* ABOUT THIS TASK
Please output the lines of the entries, from the first line through the line containing "Beaux-Arts et du", as a JSON list of strings with one string per line and blank lines omitted.

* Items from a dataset
········

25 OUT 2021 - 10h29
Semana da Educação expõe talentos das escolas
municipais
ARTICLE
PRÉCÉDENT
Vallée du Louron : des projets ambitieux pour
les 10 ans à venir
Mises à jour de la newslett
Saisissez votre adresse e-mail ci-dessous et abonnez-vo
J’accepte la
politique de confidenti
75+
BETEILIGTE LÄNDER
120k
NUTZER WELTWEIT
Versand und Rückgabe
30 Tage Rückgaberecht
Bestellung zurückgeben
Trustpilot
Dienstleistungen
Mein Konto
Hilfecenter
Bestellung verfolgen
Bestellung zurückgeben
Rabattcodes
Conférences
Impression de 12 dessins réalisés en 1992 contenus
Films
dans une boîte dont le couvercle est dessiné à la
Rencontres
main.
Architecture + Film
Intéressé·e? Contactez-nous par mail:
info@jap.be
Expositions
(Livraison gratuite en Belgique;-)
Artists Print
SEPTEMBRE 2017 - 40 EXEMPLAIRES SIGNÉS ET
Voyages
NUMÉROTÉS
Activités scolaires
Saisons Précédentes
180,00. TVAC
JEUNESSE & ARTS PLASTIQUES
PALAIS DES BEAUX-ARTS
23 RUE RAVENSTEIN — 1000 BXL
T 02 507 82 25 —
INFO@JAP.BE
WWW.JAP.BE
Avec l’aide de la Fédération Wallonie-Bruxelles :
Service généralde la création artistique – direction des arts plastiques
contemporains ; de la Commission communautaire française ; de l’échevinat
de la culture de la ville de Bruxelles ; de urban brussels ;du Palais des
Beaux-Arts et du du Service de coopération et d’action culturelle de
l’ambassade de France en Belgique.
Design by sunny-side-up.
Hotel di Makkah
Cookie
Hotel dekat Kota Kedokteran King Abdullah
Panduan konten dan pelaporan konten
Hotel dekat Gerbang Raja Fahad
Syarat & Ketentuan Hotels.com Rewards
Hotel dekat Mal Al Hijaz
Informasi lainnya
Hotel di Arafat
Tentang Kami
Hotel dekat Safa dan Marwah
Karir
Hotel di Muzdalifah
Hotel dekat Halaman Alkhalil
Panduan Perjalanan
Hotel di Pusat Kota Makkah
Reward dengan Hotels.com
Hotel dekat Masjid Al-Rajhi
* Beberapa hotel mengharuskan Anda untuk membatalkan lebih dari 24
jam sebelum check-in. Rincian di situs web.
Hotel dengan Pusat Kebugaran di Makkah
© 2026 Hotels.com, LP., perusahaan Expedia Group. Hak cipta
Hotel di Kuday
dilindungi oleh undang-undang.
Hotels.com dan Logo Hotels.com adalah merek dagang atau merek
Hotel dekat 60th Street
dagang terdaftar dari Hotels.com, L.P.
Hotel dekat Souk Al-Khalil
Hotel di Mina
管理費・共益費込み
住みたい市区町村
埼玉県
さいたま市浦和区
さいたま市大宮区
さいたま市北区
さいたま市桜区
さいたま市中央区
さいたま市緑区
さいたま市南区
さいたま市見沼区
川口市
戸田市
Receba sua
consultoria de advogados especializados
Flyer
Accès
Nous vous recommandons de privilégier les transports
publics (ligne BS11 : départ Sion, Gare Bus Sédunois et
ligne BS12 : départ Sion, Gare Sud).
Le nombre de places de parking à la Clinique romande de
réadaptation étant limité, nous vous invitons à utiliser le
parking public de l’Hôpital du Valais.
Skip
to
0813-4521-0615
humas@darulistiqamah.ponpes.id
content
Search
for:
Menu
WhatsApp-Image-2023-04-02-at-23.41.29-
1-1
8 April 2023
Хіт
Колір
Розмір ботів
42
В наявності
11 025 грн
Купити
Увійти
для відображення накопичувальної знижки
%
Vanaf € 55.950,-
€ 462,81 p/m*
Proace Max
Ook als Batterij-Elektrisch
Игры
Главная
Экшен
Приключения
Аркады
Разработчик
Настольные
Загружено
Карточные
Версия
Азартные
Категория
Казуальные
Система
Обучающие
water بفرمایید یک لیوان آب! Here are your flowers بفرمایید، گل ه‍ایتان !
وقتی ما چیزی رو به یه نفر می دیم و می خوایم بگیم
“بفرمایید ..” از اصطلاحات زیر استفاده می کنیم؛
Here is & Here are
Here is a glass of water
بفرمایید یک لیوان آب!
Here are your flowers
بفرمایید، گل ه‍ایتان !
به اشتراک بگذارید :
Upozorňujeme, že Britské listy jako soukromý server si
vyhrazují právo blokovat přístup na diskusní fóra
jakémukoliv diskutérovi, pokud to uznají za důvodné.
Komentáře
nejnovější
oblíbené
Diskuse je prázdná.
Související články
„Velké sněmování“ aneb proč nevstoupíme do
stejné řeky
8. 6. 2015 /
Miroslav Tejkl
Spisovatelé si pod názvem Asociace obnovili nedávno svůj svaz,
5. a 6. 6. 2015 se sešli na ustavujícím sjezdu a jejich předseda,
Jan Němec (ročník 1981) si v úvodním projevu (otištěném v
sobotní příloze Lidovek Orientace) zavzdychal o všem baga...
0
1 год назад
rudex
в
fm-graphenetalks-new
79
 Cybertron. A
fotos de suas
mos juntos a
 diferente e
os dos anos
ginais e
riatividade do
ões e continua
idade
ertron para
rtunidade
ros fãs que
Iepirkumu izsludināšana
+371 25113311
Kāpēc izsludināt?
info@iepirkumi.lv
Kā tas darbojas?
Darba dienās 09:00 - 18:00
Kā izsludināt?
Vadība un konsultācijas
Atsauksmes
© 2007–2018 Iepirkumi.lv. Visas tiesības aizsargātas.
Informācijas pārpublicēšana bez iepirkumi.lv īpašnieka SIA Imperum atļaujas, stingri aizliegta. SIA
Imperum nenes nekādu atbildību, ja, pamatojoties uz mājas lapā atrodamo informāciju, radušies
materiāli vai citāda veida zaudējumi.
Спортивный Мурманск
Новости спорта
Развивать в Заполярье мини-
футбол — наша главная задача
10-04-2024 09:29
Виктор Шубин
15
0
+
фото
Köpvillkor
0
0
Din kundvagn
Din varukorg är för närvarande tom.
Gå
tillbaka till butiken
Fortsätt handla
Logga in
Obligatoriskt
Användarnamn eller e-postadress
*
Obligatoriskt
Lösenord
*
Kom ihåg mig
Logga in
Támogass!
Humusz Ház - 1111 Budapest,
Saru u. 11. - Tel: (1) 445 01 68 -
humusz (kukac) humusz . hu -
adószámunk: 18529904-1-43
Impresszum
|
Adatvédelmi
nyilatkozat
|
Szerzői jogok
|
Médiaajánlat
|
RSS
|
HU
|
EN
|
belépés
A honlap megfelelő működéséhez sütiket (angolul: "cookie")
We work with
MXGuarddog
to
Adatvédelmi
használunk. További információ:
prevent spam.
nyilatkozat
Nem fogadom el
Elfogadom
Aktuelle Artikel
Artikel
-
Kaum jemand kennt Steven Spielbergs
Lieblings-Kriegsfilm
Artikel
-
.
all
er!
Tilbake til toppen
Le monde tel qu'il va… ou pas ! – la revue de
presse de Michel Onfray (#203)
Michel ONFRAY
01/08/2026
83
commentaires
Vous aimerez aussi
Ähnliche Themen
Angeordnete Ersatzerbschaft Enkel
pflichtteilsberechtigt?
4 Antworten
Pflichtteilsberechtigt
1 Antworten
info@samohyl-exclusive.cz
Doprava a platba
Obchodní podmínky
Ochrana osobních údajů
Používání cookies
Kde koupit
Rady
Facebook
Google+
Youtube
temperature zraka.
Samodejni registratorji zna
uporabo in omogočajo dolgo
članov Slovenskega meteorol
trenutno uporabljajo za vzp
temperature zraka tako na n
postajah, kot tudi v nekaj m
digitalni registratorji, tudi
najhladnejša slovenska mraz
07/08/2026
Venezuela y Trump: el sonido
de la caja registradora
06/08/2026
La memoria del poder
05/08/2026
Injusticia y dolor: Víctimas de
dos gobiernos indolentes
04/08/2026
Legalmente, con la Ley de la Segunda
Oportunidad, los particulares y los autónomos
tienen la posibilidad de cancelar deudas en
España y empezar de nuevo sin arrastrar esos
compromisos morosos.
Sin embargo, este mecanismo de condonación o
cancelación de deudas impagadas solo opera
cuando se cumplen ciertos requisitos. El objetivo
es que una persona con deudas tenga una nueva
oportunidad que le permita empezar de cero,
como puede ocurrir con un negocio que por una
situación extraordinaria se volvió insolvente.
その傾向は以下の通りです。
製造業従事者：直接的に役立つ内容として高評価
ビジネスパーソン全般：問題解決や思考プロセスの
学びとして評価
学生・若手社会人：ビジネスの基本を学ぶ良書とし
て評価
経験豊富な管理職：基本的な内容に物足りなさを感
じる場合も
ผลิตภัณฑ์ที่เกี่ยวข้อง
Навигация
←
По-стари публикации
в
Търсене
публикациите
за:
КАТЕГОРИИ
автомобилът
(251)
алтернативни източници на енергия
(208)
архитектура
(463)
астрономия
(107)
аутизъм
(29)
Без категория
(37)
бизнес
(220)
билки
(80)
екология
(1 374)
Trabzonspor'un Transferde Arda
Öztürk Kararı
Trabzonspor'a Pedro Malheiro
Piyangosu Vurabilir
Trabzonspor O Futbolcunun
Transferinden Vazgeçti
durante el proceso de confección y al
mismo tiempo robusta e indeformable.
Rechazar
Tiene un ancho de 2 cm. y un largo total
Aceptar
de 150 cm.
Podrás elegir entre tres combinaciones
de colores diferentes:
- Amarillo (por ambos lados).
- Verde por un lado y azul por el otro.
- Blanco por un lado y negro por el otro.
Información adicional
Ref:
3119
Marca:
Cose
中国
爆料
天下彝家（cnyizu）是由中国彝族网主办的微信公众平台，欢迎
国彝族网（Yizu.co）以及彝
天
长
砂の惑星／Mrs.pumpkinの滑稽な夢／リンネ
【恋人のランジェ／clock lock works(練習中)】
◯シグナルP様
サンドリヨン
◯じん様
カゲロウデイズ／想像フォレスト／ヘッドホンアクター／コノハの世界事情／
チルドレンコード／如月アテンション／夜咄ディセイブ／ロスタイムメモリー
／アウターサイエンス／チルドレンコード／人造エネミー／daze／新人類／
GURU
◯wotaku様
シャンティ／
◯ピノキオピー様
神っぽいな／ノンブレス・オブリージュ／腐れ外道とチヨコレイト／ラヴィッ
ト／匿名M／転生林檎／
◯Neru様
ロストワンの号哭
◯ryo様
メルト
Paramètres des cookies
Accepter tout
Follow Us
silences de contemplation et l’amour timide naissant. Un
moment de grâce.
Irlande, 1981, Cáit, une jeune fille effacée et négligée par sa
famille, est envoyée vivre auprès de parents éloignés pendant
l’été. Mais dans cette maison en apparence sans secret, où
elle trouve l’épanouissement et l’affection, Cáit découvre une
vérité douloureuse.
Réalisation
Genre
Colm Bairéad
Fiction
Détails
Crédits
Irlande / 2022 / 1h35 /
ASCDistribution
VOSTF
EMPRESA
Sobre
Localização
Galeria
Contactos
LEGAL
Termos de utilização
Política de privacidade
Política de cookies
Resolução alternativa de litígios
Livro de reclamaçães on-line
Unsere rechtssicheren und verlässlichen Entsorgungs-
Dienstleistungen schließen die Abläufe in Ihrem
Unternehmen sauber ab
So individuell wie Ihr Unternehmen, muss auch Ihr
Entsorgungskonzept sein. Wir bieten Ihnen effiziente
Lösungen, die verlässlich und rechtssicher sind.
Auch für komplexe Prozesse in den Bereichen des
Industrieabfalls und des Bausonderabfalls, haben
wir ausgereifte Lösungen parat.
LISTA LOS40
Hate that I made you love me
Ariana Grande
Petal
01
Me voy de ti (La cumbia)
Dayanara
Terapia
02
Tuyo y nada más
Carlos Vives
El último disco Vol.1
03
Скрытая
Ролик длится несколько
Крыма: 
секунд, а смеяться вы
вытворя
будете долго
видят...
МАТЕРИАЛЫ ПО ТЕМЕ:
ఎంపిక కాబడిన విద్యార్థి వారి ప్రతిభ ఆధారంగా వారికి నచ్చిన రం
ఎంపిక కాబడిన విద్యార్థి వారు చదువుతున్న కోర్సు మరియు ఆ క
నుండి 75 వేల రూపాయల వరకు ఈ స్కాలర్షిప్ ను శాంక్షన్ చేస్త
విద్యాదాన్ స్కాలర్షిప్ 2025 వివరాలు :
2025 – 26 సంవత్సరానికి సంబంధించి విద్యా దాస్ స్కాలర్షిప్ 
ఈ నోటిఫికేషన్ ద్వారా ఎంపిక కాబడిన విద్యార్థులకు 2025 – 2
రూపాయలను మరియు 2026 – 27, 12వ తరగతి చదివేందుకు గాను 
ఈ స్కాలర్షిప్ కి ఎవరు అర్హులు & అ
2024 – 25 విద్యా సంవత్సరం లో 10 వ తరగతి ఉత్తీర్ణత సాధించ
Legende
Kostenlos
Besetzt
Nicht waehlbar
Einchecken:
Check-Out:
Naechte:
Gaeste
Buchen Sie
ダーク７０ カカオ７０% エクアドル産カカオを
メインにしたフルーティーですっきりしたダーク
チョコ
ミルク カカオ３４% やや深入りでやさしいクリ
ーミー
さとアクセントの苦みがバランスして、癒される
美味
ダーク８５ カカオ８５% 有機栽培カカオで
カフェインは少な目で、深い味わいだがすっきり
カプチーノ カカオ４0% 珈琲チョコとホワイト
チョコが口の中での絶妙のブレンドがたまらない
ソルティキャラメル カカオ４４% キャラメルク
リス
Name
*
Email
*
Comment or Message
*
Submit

········

* TASK RESULT
[
  "25 OUT 2021 - 10h29",
  "Semana da Educação expõe talentos das escolas",
  "municipais",
  "ARTICLE",
  "PRÉCÉDENT",
  "Vallée du Louron : des projets ambitieux pour",
  "les 10 ans à venir",
  "Mises à jour de la newslett",
  "Saisissez votre adresse e-mail ci-dessous et abonnez-vo",
  "J’accepte la",
  "politique de confidenti",
  "75+",
  "BETEILIGTE LÄNDER",
  "120k",
  "NUTZER WELTWEIT",
  "Versand und Rückgabe",
  "30 Tage Rückgaberecht",
  "Bestellung zurückgeben",
  "Trustpilot",
  "Dienstleistungen",
  "Mein Konto",
  "Hilfecenter",
  "Bestellung verfolgen",
  "Bestellung zurückgeben",
  "Rabattcodes",
  "Conférences",
  "Impression de 12 dessins réalisés en 1992 contenus",
  "Films",
  "dans une boîte dont le couvercle est dessiné à la",
  "Rencontres",
  "main.",
  "Architecture + Film",
  "Intéressé·e? Contactez-nous par mail:",
  "info@jap.be",
  "Expositions",
  "(Livraison gratuite en Belgique;-)",
  "Artists Print",
  "SEPTEMBRE 2017 - 40 EXEMPLAIRES SIGNÉS ET",
  "Voyages",
  "NUMÉROTÉS",
  "Activités scolaires",
  "Saisons Précédentes",
  "180,00. TVAC",
  "JEUNESSE & ARTS PLASTIQUES",
  "PALAIS DES BEAUX-ARTS",
  "23 RUE RAVENSTEIN — 1000 BXL",
  "T 02 507 82 25 —",
  "INFO@JAP.BE",
  "WWW.JAP.BE",
  "Avec l’aide de la Fédération Wallonie-Bruxelles :",
  "Service généralde la création artistique – direction des arts plastiques",
  "contemporains ; de la Commission communautaire française ; de l’échevinat",
  "de la culture de la ville de Bruxelles ; de urban brussels ;du Palais des",
  "Beaux-Arts et du du Service de coopération et d’action culturelle de"
]